Dos homenajes, uno a Karl Jasper y otro a Martin Heidegger, cierran la compilación. Sobre este último, Arendt despliega primero una definición de lo que Aristóteles llamó “la vida contemplativa”, de la cual Heidegger –a quien llama el “rey secreto del pensar”–, dice, fue el mejor exponente. Esta vida consiste en pensar, y no piensa aquel que parte de objetos, ni quien persigue la acumulación erudita de datos, ni tampoco quien se lanza a demostrar una tesis: pensar es, ante un mundo que asombra siempre, perderse, o como dice el propio Heidegger, “acercarse a su lejanía”. Pero, también dice Arendt en la segunda parte de su exposición, pensar es una actividad solitaria que, por ese imperativo consustancial de huida perpetua y rechazo al presente, abandona al otro y al espacio en el que se construye lo público. Esta definición restringida de un pensar opuesto a la acción (otra afirmación contestable) es con la que Arendt justifica su separación de la filosofía y con ella el compilado, luego de haber desplegado lo que empero podríamos llamar “el pensamiento de Arendt”, termina.

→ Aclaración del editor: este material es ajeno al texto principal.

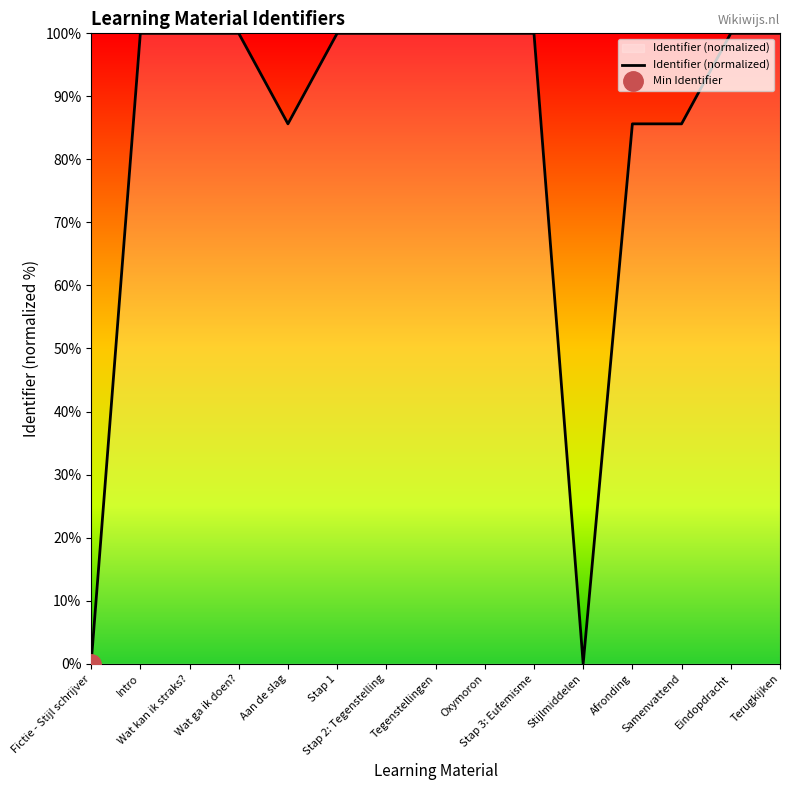

Approximately how many times larger is the value at Stap 1 compared to Terugkijken?

1.0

Arendt es acusada a veces de concebir una política aristocrática, prescriptiva y formal similar a la del Estado de derecho liberal, una política que excluye la violencia y desconfía de los movimientos minoritarios (por poner un ejemplo, su crítica a las revueltas de los estudiantes negros en los Estados Unidos de los años 70 es tajante en este aspecto). Esto es, en mayor o menor medida, cierto. Sin embargo, como suele permitir la teoría, Hannah Arendt puede ser dirigida contra Hannah Arendt: los textos de La pluralidad del mundo, que en su variedad dan cuenta de esta forma proliferante y múltiple de la reflexión arendtiana (más amable con el pensamiento que con la bondad), permiten este tipo de lectura.
Es común que las editoriales, bajo un título auspicioso y según las modas, recopilen fragmentos de obras, conferencias o papeles perdidos (muchas veces destinados a nunca ser publicados), cuyo autor incrustado en la portada asegura la amabilidad de lo conocido mezclado con el hambre de novedad. Dicho procedimiento, del que logran escapar airosos algunos pensadores cuyas obras son consideradas indivisibles, resulta a veces en una carnicería sin mayor interés que la de ese encuentro dado por el cruce entre el oportunismo editorial y el aura de los clásicos. Felizmente, La pluralidad del mundo evita (por algo propio, quizás, de la escritura de la autora que compila) pertenecer a esta lista.
La pluralidad del mundo. De Hannah Arendt (ed. Andreu Jaume). Taurus, 2019. 480 páginas.